# simple plants



## illnino (Mar 6, 2004)

well, im getting a compresseus for my 29g. i want to have it heavily planted. i have sand in my tank. i want plants that are common and grow like f***ing weeds. it dosent matter if they fill the whole tank, cause that would be awesome. also i dont want to have get too into the plant world and want to just use leafzone. and in a month i might buy a co2 system if it is less than $30. so can you give me a few plants that fit this description. i have had some plants such as anubias, banbnna plants, and cabomba.

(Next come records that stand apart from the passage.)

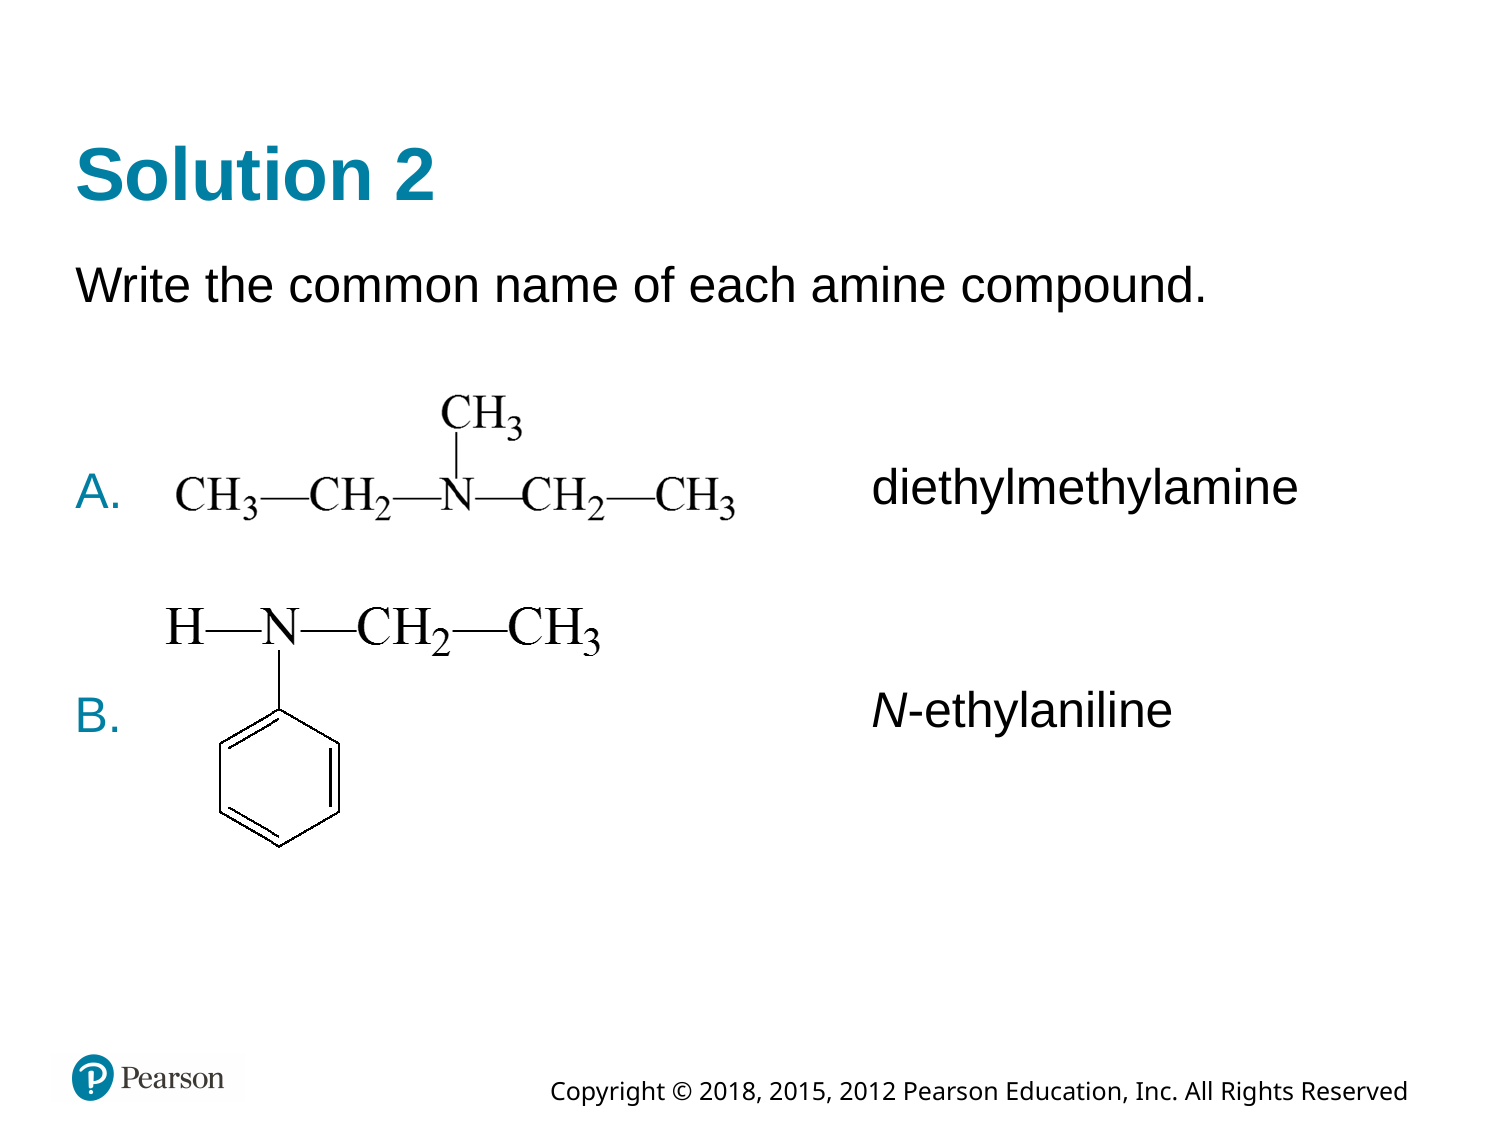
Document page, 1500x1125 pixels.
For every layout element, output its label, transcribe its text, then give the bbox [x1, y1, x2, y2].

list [160, 591, 607, 852]
list N-ethylaniline [871, 677, 1201, 744]
list A. [75, 458, 150, 525]
title Solution 2 [75, 35, 1425, 216]
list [171, 387, 741, 534]
list diethylmethylamine [871, 454, 1427, 527]
list Write the common name of each amine compound. [75, 252, 1246, 325]
picture [51, 1053, 245, 1102]
list B. [74, 682, 146, 755]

ps those plants in the winning pic for piranha(long grasslike ones) are really cool, and i think my lfs has them. how fast do they grow?


----------



## Pterogho (Feb 8, 2004)

Please read some of the other messages in this forum, and you'll find most of the answers you need.

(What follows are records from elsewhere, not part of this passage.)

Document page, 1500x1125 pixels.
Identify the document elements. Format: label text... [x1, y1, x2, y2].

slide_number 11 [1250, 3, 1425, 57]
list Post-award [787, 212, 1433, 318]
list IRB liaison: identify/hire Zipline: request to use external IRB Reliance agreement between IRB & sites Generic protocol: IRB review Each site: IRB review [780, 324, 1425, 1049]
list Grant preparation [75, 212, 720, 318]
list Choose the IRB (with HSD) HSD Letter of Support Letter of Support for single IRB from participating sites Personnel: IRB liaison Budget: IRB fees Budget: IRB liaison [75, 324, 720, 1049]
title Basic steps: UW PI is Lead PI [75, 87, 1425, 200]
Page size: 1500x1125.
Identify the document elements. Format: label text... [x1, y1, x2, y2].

About Nish's plants: If I have indentified them correctly - treat them well and you won't be able to see much of your fish within two months.


----------



## Husky_Jim (May 26, 2003)

You can check THIS THREAD for more low-maintenance plants!
I hope that this will help you!


----------



## illnino (Mar 6, 2004)

anyone, are these good prices on this site. http://aquariumplant.com/cgi-bin/cart/pr535.html

Edit: can someone (huskyjim) please list a few ones that only need fertalizer and do ok without c02


----------



## Husky_Jim (May 26, 2003)

Here some easy plants and their common names:

Ceratophyllum Demersum = HornWort
Heteranthera Zosteraefolia = Sea Grass plant
Hygrophilla Polysperma = Belgium Green
Hydrocotyle Leucocephala = Large Pennywort

From my expirience these plants require almost no fertilization and they will grow extremely fast if there is a good amount of light.


----------